Table 1 is a reservoir to wellhead model representing a well located in the Arkoma basin. This table represents how and where the effects of gas-water phase behavior occur and are based on radial flow depletion geometry. This model will require adjustment to accommodate a fractured, lateral led, or other completion or reserve configurations.
TABLE 1
GAS-WATER PHASE DISTRIBUTION ANALYSIS
WELL DATE: NO NAME NO. 1
RESERVOIR PARAMETERS:
POROSITY
0.12
RESERVOIR WTR. SAT.
0.22
K-CURRENT EFF. PERM., MD*
0.37
P*-BOUNDARY PRESS., PSIA
365.0
D-DEPTH RESERVOIR., FT
3365.0
BHT-DEG. F.
125.0
H-RES. THICKNESS, FT
20.0
RW-DRAIN. RADIUS., FT
1800.0
AREAL EXTENT RES., ACRES
234.0
REM. DEVEL. GAS RESERVES, MMCF
325.0
FLOW RATE DATA:
Q - FLOW RATE, MCFPD
101.0
Pwf-BH FLOW PRESS., PSIA
156.0
Tsur, DEG. F.
70.0
U -GAS VISC., CP
0.0135
Z -DEVIATION FACTOR
0.95
CRITICAL WTR. SAT.
0.45
OD. PROD. TBG. SIZE, in
2.375
ID. PROD. TBG. SIZE, in
1.995
ID. PROD. CSG. SIZE, in
4.950
ANALYSIS RESULTS AND EFFECT:
Qmin., Tbg., MCFPD
436.0
Qmin. Csg. Ann., MCFPD
2069.0
EST. Kwb-ORIG. WELLBORE PERM., MD
0.90
EST. UNIMPAIRED RATE, MCFPD
226.0
REM. OPER. GAS RESERVES, MMCF
195.0
EST. RESERVE LOSS, MMCF DUE TO INABILITY
130.0
TO HANDLE WTR. LOADING
REQUIREMENTS FOR DILUENT GAS LIFT OPTION:
WATER CONTENT DILUENT GAS: #/MMCF
33.00
EST. DEHY DILUENT GAS REQUIRED TO DRY
293.0
SYSTEM TO PREVENT FLUID BUILDUP
IN MCFPD
TOTAL CIRCULATED VOL. MCFPD
394.0
SURFACE INJECT. PRESS., psia
156.0
FRICTION PRESS. DROP, psia
10.0
*(DUE TO INCREASED OPERATING WELLBORE SW)

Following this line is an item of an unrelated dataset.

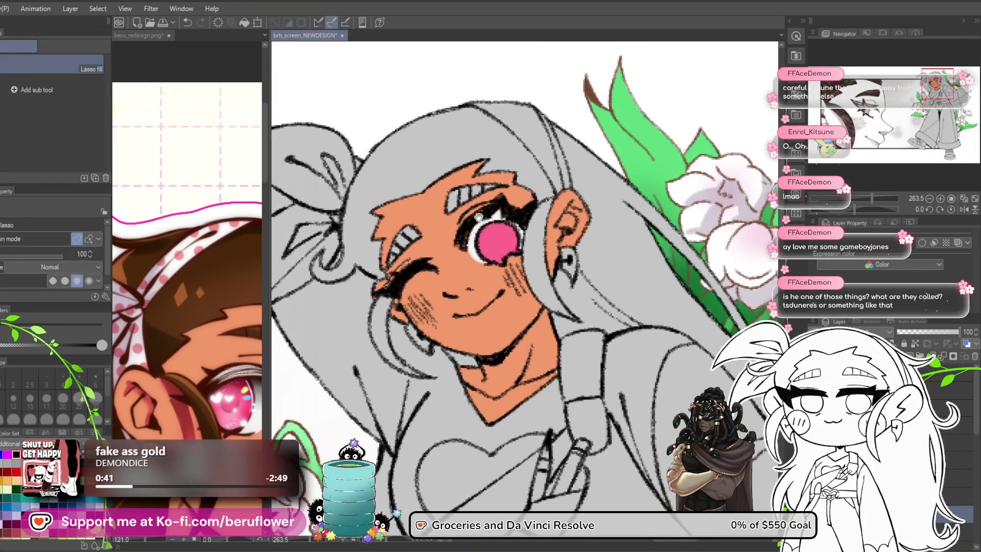
left_click_drag(425, 191, 434, 186)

(RADIAL FLOW MODEL PRESENTATION)
Table 1 presumes the maximum reservoir water saturation to occur near well-bore to be 80%. A critical water saturation of 45% is also utilized allowing free phase water production in the near well-bore region. In this model, to represent gas located in the Arkoma basin, a specific gas gravity of 0.57 was used.

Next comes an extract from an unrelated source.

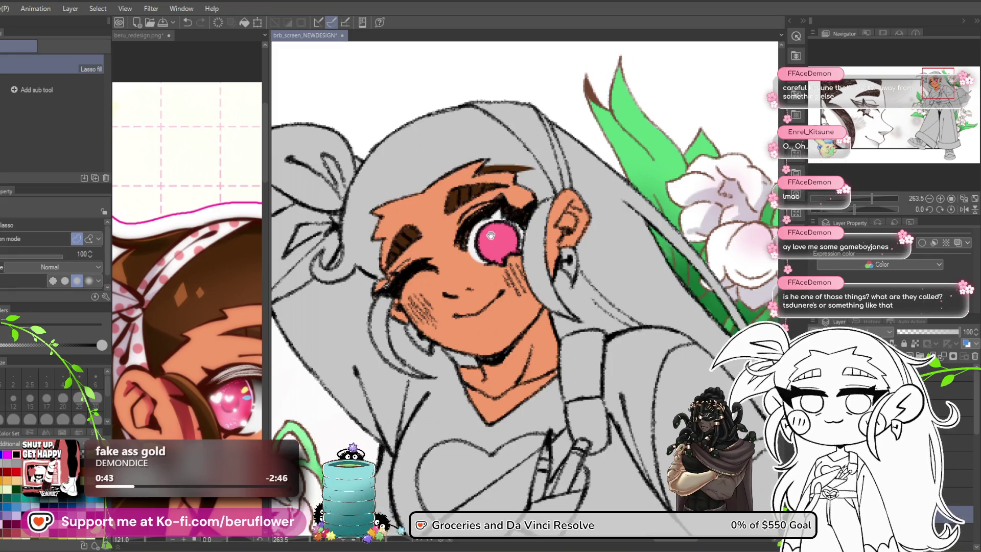
scroll(382, 292, "up", 2)
scroll(370, 301, "up", 2)
Lasso-fill the hair lock beside the closed eye down the cheek in brown
left_click_drag(369, 301, 380, 239)
left_click_drag(351, 322, 345, 240)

Table 1 indicates that, under pressure and flow restraints at the time of the test, the existence of a water saturation impaired effective permeability of 0.37 md to be operative. The reduction is due to the effects of near well-bore region re-saturation on relative permeability (Kg/Kw) resulting in a rate impairment of 55%. It would imply, that if the near well-bore vicinity could be restored to original conditions, the gas rate of flow for this well may increase from 101 millions of cubic feet per day to 226 millions of cubic feet per day.
Table 1 shows a gas-water phase distribution analysis when the volume of dehydrated diluent work gas is 33 pounds of water per million cubic feet. The injection pressure required to mix and dry out the down-hole production gas and transport all water fluids to the surface for handling is shown to 293 MMCFPD. By this analysis, approximately 130 MMCF of developed gas reserves are retained for future production. Such gas-water condensate equilibrium calculations are well known to one of ordinary skill in the art and described in Petroleum Engineering Handbook (1997), pages 25-11 to 25-13, the contents of which are hereby incorporated herein by reference.
The mechanical and economic advantages of this novel method of increasing gas well production are readily apparent. Dehydration and compression equipment necessary to conduct the present invention may be made available from a central location to a well site or be placed at an individual well site.
The present invention has been described herein with respect to particular embodiments and aspects thereof. Changes may be made in the steps or the sequence of steps of the methods described herein without departing from the spirit and scope of the invention as described above.